Verkwikte planten maken comeback

Onze planten worden steeds mooier, sterker en beter met dank aan kwekers.

Al wat groeit en bloeit is klaar om te schitteren. Let wel, met fris elan! Want elk jaar wordt het plantenrijk uitgebreid met soorten die nóg sterker, mooier, lekkerder of meer ziekteresistent zijn dan het seizoen ervoor. Dit met dank aan een legioen gepassioneerd stoeiende kwekers. Zo ontstaan groenten die smaakvoller zijn of makkelijker te telen, of bolgewassen als narcissen en tulpen in nieuwe kleuren of bloemvormen. Maar ook onze vertrouwde tuinplanten krijgen kinderen die het beter doen dan hun voorouders. 

Neem de vlambloem (Phlox) die vroeger veel werd toegepast in de tuin. Die krijgt bijna het predicaat “ouderwets”, maar tegenwoordig komt ie weer helemaal vernieuwd en verkwikt terug. Niet in de laatste plaats komt dat door de inspanningen van kweker Coen Jansen, die deze planten naar een hoger niveau heeft getild. Vroeger hadden floxen vaak een schimmelaantasting (meeldauw) waardoor het blad langzamerhand viltig grijs werd en afviel. De nieuwe selecties zijn veel minder bevattelijk voor die schimmel. Jansen is ook gaan selecteren op andere kleuren en kleinere bloemen. De nieuwe generatie planten past veel beter in de huidige tuincultuur.

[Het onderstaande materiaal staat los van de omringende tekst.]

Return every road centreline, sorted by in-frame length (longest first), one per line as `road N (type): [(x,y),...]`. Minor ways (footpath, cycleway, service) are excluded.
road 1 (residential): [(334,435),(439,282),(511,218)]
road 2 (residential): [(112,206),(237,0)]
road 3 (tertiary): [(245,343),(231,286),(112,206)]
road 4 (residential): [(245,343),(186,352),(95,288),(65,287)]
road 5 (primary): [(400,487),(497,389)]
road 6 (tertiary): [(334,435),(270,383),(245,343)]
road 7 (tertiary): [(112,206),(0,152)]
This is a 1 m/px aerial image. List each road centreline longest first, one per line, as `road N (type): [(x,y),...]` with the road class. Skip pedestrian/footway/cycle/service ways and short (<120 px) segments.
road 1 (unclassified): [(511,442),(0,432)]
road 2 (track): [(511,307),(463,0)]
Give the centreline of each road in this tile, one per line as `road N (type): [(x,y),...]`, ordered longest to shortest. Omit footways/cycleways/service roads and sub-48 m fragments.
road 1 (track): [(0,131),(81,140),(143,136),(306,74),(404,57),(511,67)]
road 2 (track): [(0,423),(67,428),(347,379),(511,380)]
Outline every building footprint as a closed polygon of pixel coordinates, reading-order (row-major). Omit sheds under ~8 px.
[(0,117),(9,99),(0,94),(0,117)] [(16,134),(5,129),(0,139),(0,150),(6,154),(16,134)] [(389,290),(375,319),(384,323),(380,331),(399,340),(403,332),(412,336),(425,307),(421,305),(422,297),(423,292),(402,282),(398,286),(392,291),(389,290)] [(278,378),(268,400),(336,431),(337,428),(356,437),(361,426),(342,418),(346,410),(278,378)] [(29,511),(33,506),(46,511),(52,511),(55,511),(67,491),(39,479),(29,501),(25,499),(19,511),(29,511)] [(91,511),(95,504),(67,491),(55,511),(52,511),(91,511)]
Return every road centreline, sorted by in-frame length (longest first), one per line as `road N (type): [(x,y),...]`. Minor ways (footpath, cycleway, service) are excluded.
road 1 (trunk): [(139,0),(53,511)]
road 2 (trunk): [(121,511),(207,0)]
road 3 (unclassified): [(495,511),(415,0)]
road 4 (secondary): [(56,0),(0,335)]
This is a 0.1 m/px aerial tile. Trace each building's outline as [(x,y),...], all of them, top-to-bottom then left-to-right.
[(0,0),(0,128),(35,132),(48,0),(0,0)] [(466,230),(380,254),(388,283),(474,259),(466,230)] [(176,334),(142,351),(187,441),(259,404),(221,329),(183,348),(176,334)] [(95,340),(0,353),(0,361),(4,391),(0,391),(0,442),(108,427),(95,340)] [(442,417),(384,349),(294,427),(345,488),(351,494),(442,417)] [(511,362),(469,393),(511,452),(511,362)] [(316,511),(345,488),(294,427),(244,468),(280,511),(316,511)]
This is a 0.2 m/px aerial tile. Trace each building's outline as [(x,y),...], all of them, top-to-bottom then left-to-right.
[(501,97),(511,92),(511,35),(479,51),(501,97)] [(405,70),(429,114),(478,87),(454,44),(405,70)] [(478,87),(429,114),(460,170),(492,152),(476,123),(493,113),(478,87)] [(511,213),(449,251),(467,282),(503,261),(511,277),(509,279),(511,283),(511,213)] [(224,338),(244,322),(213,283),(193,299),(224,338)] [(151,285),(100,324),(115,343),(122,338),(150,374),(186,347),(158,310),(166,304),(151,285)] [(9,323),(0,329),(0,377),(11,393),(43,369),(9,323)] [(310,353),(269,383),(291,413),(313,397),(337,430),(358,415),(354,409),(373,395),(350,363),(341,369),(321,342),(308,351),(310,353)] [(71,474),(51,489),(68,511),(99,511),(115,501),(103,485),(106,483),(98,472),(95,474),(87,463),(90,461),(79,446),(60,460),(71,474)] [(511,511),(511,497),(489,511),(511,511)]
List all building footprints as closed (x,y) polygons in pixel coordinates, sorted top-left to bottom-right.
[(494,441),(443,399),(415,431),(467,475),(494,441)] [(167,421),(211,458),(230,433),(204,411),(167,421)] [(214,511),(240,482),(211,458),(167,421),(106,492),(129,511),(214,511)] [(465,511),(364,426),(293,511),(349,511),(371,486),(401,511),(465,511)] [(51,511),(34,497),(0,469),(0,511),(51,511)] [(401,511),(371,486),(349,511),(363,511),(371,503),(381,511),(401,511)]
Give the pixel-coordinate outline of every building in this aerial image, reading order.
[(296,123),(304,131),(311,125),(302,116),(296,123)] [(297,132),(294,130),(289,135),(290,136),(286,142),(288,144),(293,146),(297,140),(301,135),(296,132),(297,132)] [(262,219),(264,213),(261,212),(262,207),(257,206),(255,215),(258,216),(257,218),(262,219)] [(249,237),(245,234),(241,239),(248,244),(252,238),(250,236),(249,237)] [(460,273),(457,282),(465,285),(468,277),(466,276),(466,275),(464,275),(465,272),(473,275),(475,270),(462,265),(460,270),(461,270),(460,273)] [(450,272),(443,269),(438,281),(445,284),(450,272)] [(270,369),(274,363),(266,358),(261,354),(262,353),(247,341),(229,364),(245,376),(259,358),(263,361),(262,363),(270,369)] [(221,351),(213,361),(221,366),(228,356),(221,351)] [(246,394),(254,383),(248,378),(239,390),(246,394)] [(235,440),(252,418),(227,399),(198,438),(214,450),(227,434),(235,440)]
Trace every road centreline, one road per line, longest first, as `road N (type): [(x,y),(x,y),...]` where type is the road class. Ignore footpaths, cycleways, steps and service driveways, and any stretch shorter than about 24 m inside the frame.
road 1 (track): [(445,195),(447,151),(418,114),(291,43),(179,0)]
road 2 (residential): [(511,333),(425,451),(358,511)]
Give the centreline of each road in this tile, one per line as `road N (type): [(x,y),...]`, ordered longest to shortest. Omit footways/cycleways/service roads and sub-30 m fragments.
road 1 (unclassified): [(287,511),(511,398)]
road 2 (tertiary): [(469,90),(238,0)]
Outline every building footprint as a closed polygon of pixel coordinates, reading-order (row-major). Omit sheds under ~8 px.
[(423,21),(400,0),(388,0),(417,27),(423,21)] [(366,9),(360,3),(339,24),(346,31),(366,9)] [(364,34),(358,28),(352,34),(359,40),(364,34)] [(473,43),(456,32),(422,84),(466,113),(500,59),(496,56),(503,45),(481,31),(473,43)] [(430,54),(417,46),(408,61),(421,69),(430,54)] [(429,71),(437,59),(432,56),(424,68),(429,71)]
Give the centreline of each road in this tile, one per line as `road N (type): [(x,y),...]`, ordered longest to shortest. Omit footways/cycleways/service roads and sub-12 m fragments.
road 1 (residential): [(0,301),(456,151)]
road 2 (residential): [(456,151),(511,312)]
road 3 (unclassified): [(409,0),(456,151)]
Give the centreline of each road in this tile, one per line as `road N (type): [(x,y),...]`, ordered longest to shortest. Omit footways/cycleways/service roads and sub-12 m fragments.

Ze combineren mooi met o.a. siergrassen, kattenkruid, rode melde en de bergamotplant (Monarda); deze laatste plant heeft ook een mooie comeback gemaakt met nieuwe cultivars.

Survival of the fittest

Misschien heb je zelf, als je zaad ging verzamelen om het volgend tuinseizoen te gebruiken, ook wel aan verbetering van een plantensoort gedaan; want meestal oogst je alleen van de mooiste, grootste en stevigste planten. Je hoopt dat deze goede eigenschappen in de genen van het gewonnen zaad zitten. De natuur past ook een dergelijke selectie toe. Zwakke planten maken weinig tot geen zaad en sterke gezonde planten juist erg veel, vaak ook van een betere kiemkrachtiger kwaliteit: survival of the fittest. Die gezonde zaden hebben meer kans om te kiemen en bij de nieuwe generatie zitten weer meer planten die dezelfde sterke eigenschappen hebben. Soms komt het ook voor dat er in de natuur een spontane mutatie optreedt in een soort; eigenlijk een afwijking dus. Als die verandering mooi of bijzonder is en opgemerkt wordt, is het mogelijk zo’n plant ook te vermeerderen, en is er weer een cultivar bij. 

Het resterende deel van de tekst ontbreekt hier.